A fundamental building block in any graph algorithm is a graph container - a data structure used to represent the graph. Ideally, a graph container enables efficient access to the underlying graph, has low space usage, and supports updating the graph efficiently. In this paper, we conduct an extensive empirical evaluation of graph containers designed to support running algorithms on large graphs. To our knowledge, this is the first apples-to-apples comparison of graph containers rather than overall systems, which include confounding factors such as differences in algorithm implementations and infrastructure. We measure the running time of 10 highly-optimized algorithms across over 20 different containers and 10 graphs. Somewhat surprisingly, we find that the average algorithm running time does not differ much across containers, especially those that support dynamic updates. Specifically, a simple container based on an off-the-shelf B-tree is only 1.22x slower on average than a highly optimized static one.
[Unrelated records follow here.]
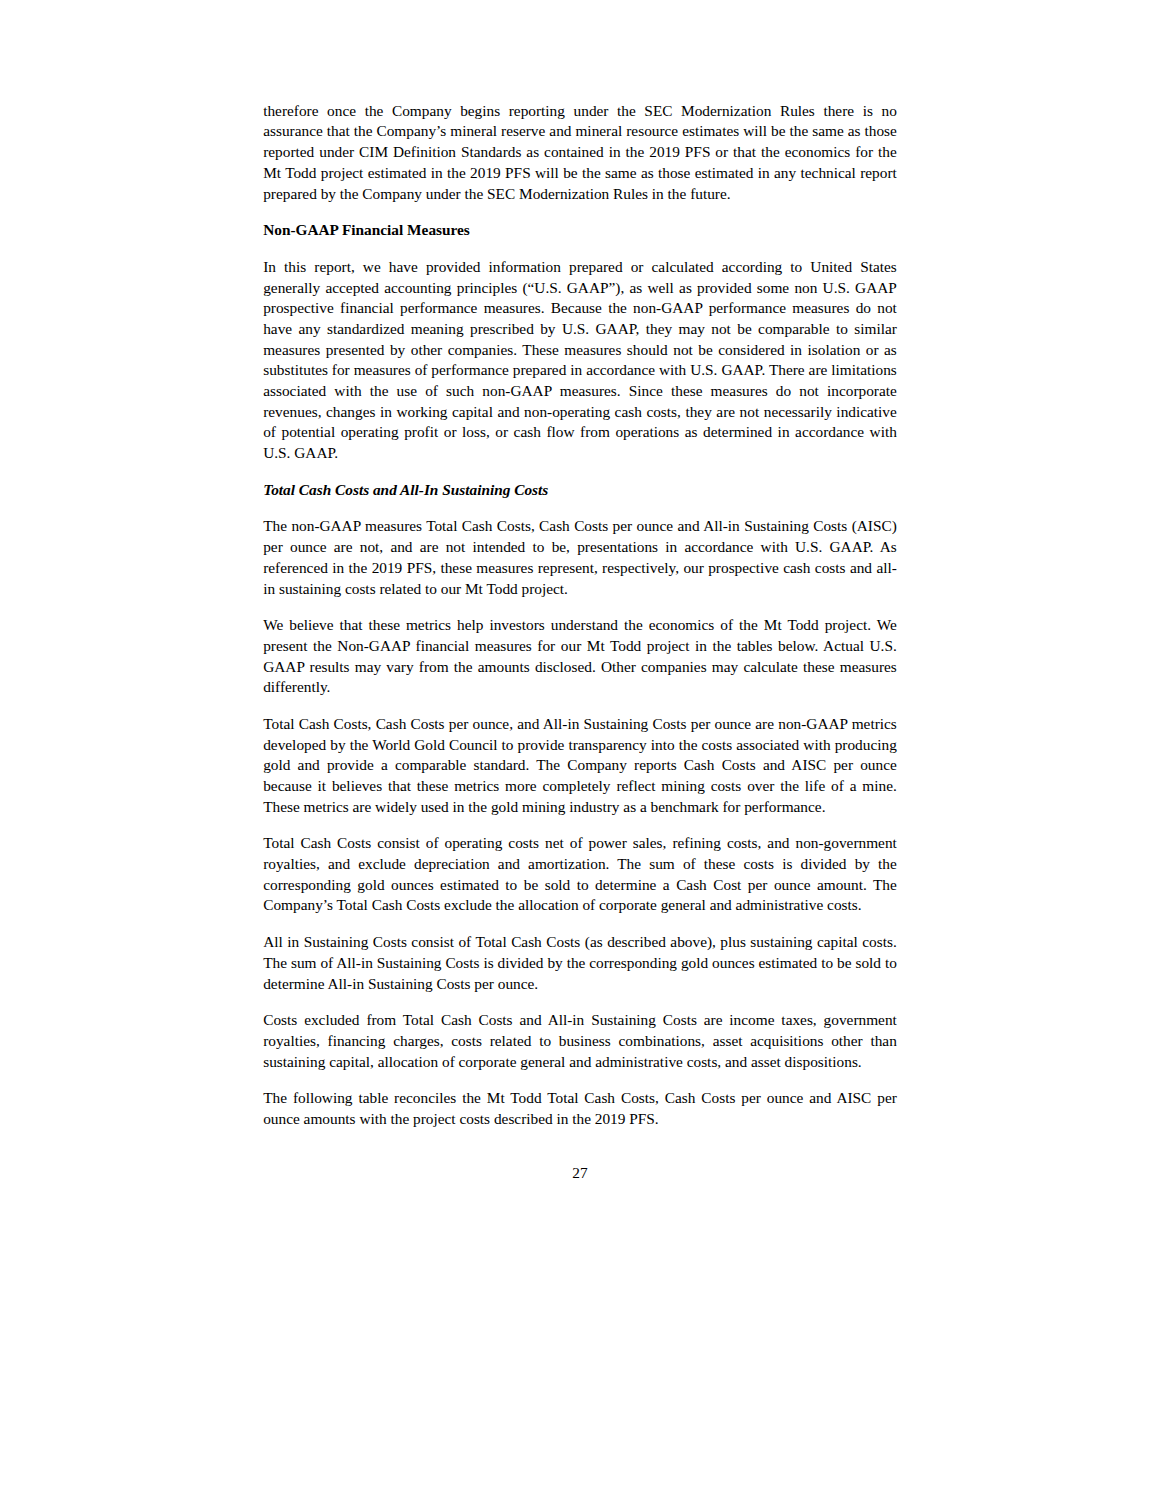therefore once the Company begins reporting under the SEC Modernization Rules there is no assurance that the Company’s mineral reserve and mineral resource estimates will be the same as those reported under CIM Definition Standards as contained in the 2019 PFS or that the economics for the Mt Todd project estimated in the 2019 PFS will be the same as those estimated in any technical report prepared by the Company under the SEC Modernization Rules in the future.
Non-GAAP Financial Measures
In this report, we have provided information prepared or calculated according to United States generally accepted accounting principles (“U.S. GAAP”), as well as provided some non U.S. GAAP prospective financial performance measures. Because the non-GAAP performance measures do not have any standardized meaning prescribed by U.S. GAAP, they may not be comparable to similar measures presented by other companies. These measures should not be considered in isolation or as substitutes for measures of performance prepared in accordance with U.S. GAAP. There are limitations associated with the use of such non-GAAP measures. Since these measures do not incorporate revenues, changes in working capital and non-operating cash costs, they are not necessarily indicative of potential operating profit or loss, or cash flow from operations as determined in accordance with U.S. GAAP.
Total Cash Costs and All-In Sustaining Costs
The non-GAAP measures Total Cash Costs, Cash Costs per ounce and All-in Sustaining Costs (AISC) per ounce are not, and are not intended to be, presentations in accordance with U.S. GAAP. As referenced in the 2019 PFS, these measures represent, respectively, our prospective cash costs and all-in sustaining costs related to our Mt Todd project.
We believe that these metrics help investors understand the economics of the Mt Todd project. We present the Non-GAAP financial measures for our Mt Todd project in the tables below. Actual U.S. GAAP results may vary from the amounts disclosed. Other companies may calculate these measures differently.
Total Cash Costs, Cash Costs per ounce, and All-in Sustaining Costs per ounce are non-GAAP metrics developed by the World Gold Council to provide transparency into the costs associated with producing gold and provide a comparable standard. The Company reports Cash Costs and AISC per ounce because it believes that these metrics more completely reflect mining costs over the life of a mine. These metrics are widely used in the gold mining industry as a benchmark for performance.
Total Cash Costs consist of operating costs net of power sales, refining costs, and non-government royalties, and exclude depreciation and amortization. The sum of these costs is divided by the corresponding gold ounces estimated to be sold to determine a Cash Cost per ounce amount. The Company’s Total Cash Costs exclude the allocation of corporate general and administrative costs.
All in Sustaining Costs consist of Total Cash Costs (as described above), plus sustaining capital costs. The sum of All-in Sustaining Costs is divided by the corresponding gold ounces estimated to be sold to determine All-in Sustaining Costs per ounce.
Costs excluded from Total Cash Costs and All-in Sustaining Costs are income taxes, government royalties, financing charges, costs related to business combinations, asset acquisitions other than sustaining capital, allocation of corporate general and administrative costs, and asset dispositions.
The following table reconciles the Mt Todd Total Cash Costs, Cash Costs per ounce and AISC per ounce amounts with the project costs described in the 2019 PFS.
27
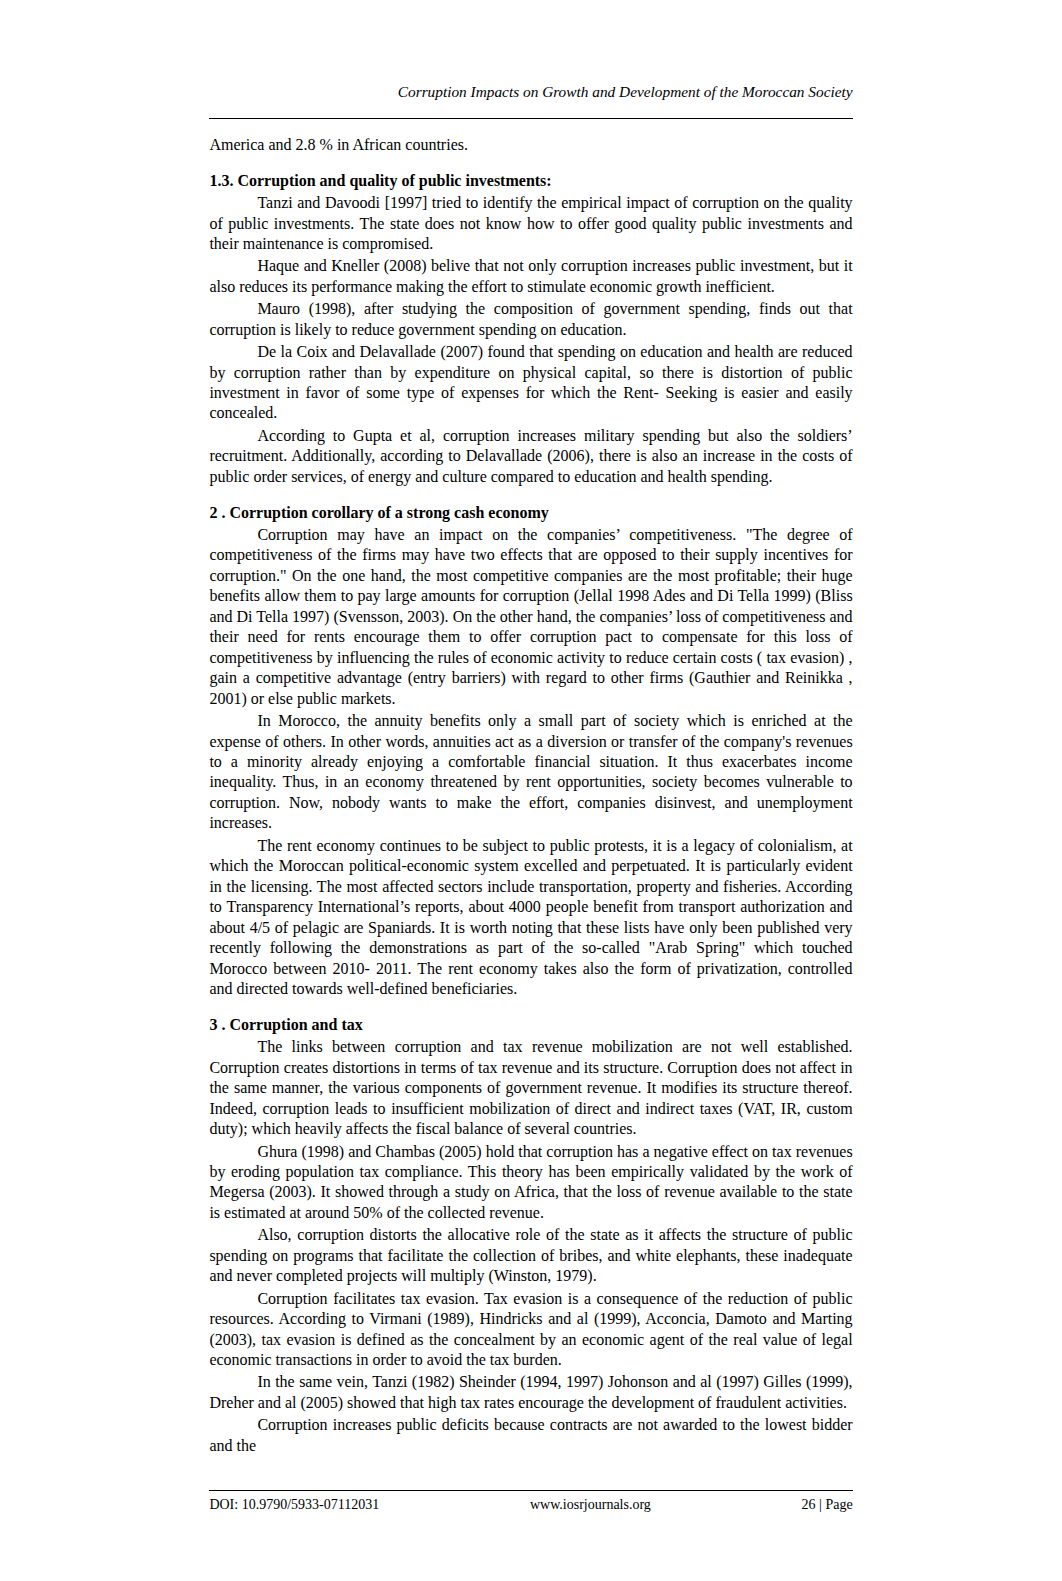Corruption Impacts on Growth and Development of the Moroccan Society
America and 2.8 % in African countries.
1.3. Corruption and quality of public investments:
Tanzi and Davoodi [1997] tried to identify the empirical impact of corruption on the quality of public investments. The state does not know how to offer good quality public investments and their maintenance is compromised.
Haque and Kneller (2008) belive that not only corruption increases public investment, but it also reduces its performance making the effort to stimulate economic growth inefficient.
Mauro (1998), after studying the composition of government spending, finds out that corruption is likely to reduce government spending on education.
De la Coix and Delavallade (2007) found that spending on education and health are reduced by corruption rather than by expenditure on physical capital, so there is distortion of public investment in favor of some type of expenses for which the Rent- Seeking is easier and easily concealed.
According to Gupta et al, corruption increases military spending but also the soldiers’ recruitment. Additionally, according to Delavallade (2006), there is also an increase in the costs of public order services, of energy and culture compared to education and health spending.
2 . Corruption corollary of a strong cash economy
Corruption may have an impact on the companies’ competitiveness. "The degree of competitiveness of the firms may have two effects that are opposed to their supply incentives for corruption." On the one hand, the most competitive companies are the most profitable; their huge benefits allow them to pay large amounts for corruption (Jellal 1998 Ades and Di Tella 1999) (Bliss and Di Tella 1997) (Svensson, 2003). On the other hand, the companies’ loss of competitiveness and their need for rents encourage them to offer corruption pact to compensate for this loss of competitiveness by influencing the rules of economic activity to reduce certain costs ( tax evasion) , gain a competitive advantage (entry barriers) with regard to other firms (Gauthier and Reinikka , 2001) or else public markets.
In Morocco, the annuity benefits only a small part of society which is enriched at the expense of others. In other words, annuities act as a diversion or transfer of the company's revenues to a minority already enjoying a comfortable financial situation. It thus exacerbates income inequality. Thus, in an economy threatened by rent opportunities, society becomes vulnerable to corruption. Now, nobody wants to make the effort, companies disinvest, and unemployment increases.
The rent economy continues to be subject to public protests, it is a legacy of colonialism, at which the Moroccan political-economic system excelled and perpetuated. It is particularly evident in the licensing. The most affected sectors include transportation, property and fisheries. According to Transparency International’s reports, about 4000 people benefit from transport authorization and about 4/5 of pelagic are Spaniards. It is worth noting that these lists have only been published very recently following the demonstrations as part of the so-called "Arab Spring" which touched Morocco between 2010- 2011. The rent economy takes also the form of privatization, controlled and directed towards well-defined beneficiaries.
3 . Corruption and tax
The links between corruption and tax revenue mobilization are not well established. Corruption creates distortions in terms of tax revenue and its structure. Corruption does not affect in the same manner, the various components of government revenue. It modifies its structure thereof. Indeed, corruption leads to insufficient mobilization of direct and indirect taxes (VAT, IR, custom duty); which heavily affects the fiscal balance of several countries.
Ghura (1998) and Chambas (2005) hold that corruption has a negative effect on tax revenues by eroding population tax compliance. This theory has been empirically validated by the work of Megersa (2003). It showed through a study on Africa, that the loss of revenue available to the state is estimated at around 50% of the collected revenue.
Also, corruption distorts the allocative role of the state as it affects the structure of public spending on programs that facilitate the collection of bribes, and white elephants, these inadequate and never completed projects will multiply (Winston, 1979).
Corruption facilitates tax evasion. Tax evasion is a consequence of the reduction of public resources. According to Virmani (1989), Hindricks and al (1999), Acconcia, Damoto and Marting (2003), tax evasion is defined as the concealment by an economic agent of the real value of legal economic transactions in order to avoid the tax burden.
In the same vein, Tanzi (1982) Sheinder (1994, 1997) Johonson and al (1997) Gilles (1999), Dreher and al (2005) showed that high tax rates encourage the development of fraudulent activities.
Corruption increases public deficits because contracts are not awarded to the lowest bidder and the
DOI: 10.9790/5933-07112031
www.iosrjournals.org
26 | Page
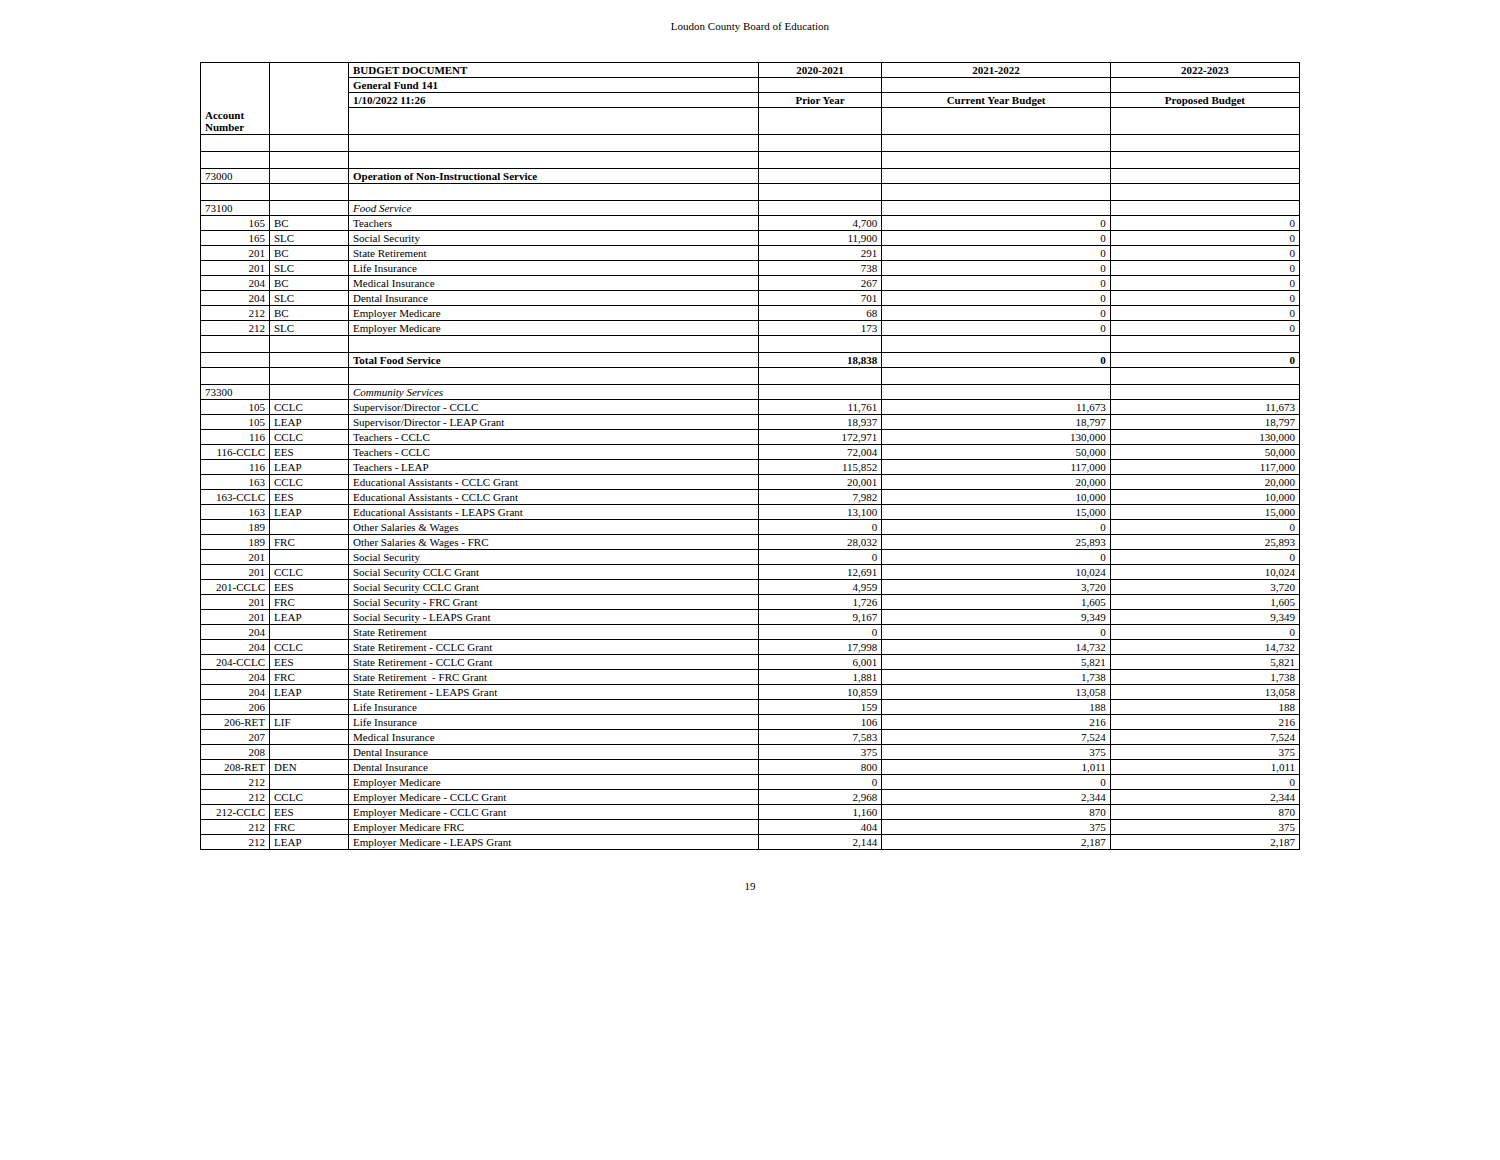Loudon County Board of Education
| | | BUDGET DOCUMENT | 2020-2021 | 2021-2022 | 2022-2023 |
| --- | --- | --- | --- | --- | --- |
| | | General Fund 141 | | | |
| | | 1/10/2022 11:26 | Prior Year | Current Year Budget | Proposed Budget |
| Account Number | | | | | |
| 73000 | | Operation of Non-Instructional Service | | | |
| 73100 | | Food Service | | | |
| 165 | BC | Teachers | 4,700 | 0 | 0 |
| 165 | SLC | Social Security | 11,900 | 0 | 0 |
| 201 | BC | State Retirement | 291 | 0 | 0 |
| 201 | SLC | Life Insurance | 738 | 0 | 0 |
| 204 | BC | Medical Insurance | 267 | 0 | 0 |
| 204 | SLC | Dental Insurance | 701 | 0 | 0 |
| 212 | BC | Employer Medicare | 68 | 0 | 0 |
| 212 | SLC | Employer Medicare | 173 | 0 | 0 |
| | | Total Food Service | 18,838 | 0 | 0 |
| 73300 | | Community Services | | | |
| 105 | CCLC | Supervisor/Director - CCLC | 11,761 | 11,673 | 11,673 |
| 105 | LEAP | Supervisor/Director - LEAP Grant | 18,937 | 18,797 | 18,797 |
| 116 | CCLC | Teachers - CCLC | 172,971 | 130,000 | 130,000 |
| 116-CCLC | EES | Teachers - CCLC | 72,004 | 50,000 | 50,000 |
| 116 | LEAP | Teachers - LEAP | 115,852 | 117,000 | 117,000 |
| 163 | CCLC | Educational Assistants - CCLC Grant | 20,001 | 20,000 | 20,000 |
| 163-CCLC | EES | Educational Assistants - CCLC Grant | 7,982 | 10,000 | 10,000 |
| 163 | LEAP | Educational Assistants - LEAPS Grant | 13,100 | 15,000 | 15,000 |
| 189 | | Other Salaries & Wages | 0 | 0 | 0 |
| 189 | FRC | Other Salaries & Wages - FRC | 28,032 | 25,893 | 25,893 |
| 201 | | Social Security | 0 | 0 | 0 |
| 201 | CCLC | Social Security CCLC Grant | 12,691 | 10,024 | 10,024 |
| 201-CCLC | EES | Social Security CCLC Grant | 4,959 | 3,720 | 3,720 |
| 201 | FRC | Social Security - FRC Grant | 1,726 | 1,605 | 1,605 |
| 201 | LEAP | Social Security - LEAPS Grant | 9,167 | 9,349 | 9,349 |
| 204 | | State Retirement | 0 | 0 | 0 |
| 204 | CCLC | State Retirement - CCLC Grant | 17,998 | 14,732 | 14,732 |
| 204-CCLC | EES | State Retirement - CCLC Grant | 6,001 | 5,821 | 5,821 |
| 204 | FRC | State Retirement - FRC Grant | 1,881 | 1,738 | 1,738 |
| 204 | LEAP | State Retirement - LEAPS Grant | 10,859 | 13,058 | 13,058 |
| 206 | | Life Insurance | 159 | 188 | 188 |
| 206-RET | LIF | Life Insurance | 106 | 216 | 216 |
| 207 | | Medical Insurance | 7,583 | 7,524 | 7,524 |
| 208 | | Dental Insurance | 375 | 375 | 375 |
| 208-RET | DEN | Dental Insurance | 800 | 1,011 | 1,011 |
| 212 | | Employer Medicare | 0 | 0 | 0 |
| 212 | CCLC | Employer Medicare - CCLC Grant | 2,968 | 2,344 | 2,344 |
| 212-CCLC | EES | Employer Medicare - CCLC Grant | 1,160 | 870 | 870 |
| 212 | FRC | Employer Medicare FRC | 404 | 375 | 375 |
| 212 | LEAP | Employer Medicare - LEAPS Grant | 2,144 | 2,187 | 2,187 |
19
Moreover, we observe that simplifying a graph-container Application Programming Interface (API) to only a few simple functions incurs a mere 1.16x slowdown compared to a complete API. Finally, we also measure batch-insert throughput in dynamic-graph containers for a full picture of their performance. To perform the benchmarks, we introduce BYO, a unified framework that standardizes evaluations of graph-algorithm performance across different graph containers. BYO extends the Graph Based Benchmark Suite (Dhulipala et al. 18), a state-of-the-art graph algorithm benchmark, to easily plug into different dynamic graph containers and enable fair comparisons between them on a large suite of graph algorithms. While several graph algorithm benchmarks have been developed to date, to the best of our knowledge, BYO is the first system designed to benchmark graph containers

翻译：任何图算法的基础构建模块都是图容器——一种用于表示图的数据结构。理想的图容器应能高效访问底层图结构、占用较低空间，并支持图的高效更新。本文对旨在支持大规模图算法运行的图容器进行了广泛的实证评估。据我们所知，这是首次对图容器而非整体系统进行同类比较（整体系统包含算法实现和基础设施差异等混淆因素）。我们测量了10种高度优化算法在20余种不同容器及10种图上的运行时间。令人略感意外的是，我们发现不同容器（尤其是支持动态更新的容器）间的平均算法运行时间差异不大。具体而言：基于现成B树的简单容器平均速度仅比高度优化的静态容器慢1.22倍；此外，将图容器应用程序接口简化为仅含少数简单函数时，与完整API相比仅产生1.16倍的减速。最后，我们还测量了动态图容器批量插入吞吐量以全面评估其性能。为执行基准测试，我们引入BYO这一统一框架，该框架标准化了不同图容器上图算法性能的评估。BYO扩展了前沿图算法基准——基于图的基准套件（Dhulipala等，18），使其能轻松接入不同动态图容器，并在大规模图算法套件上实现公平比较。尽管迄今已开发若干图算法基准，但据我们所知，BYO是首个专为图容器基准测试设计的系统。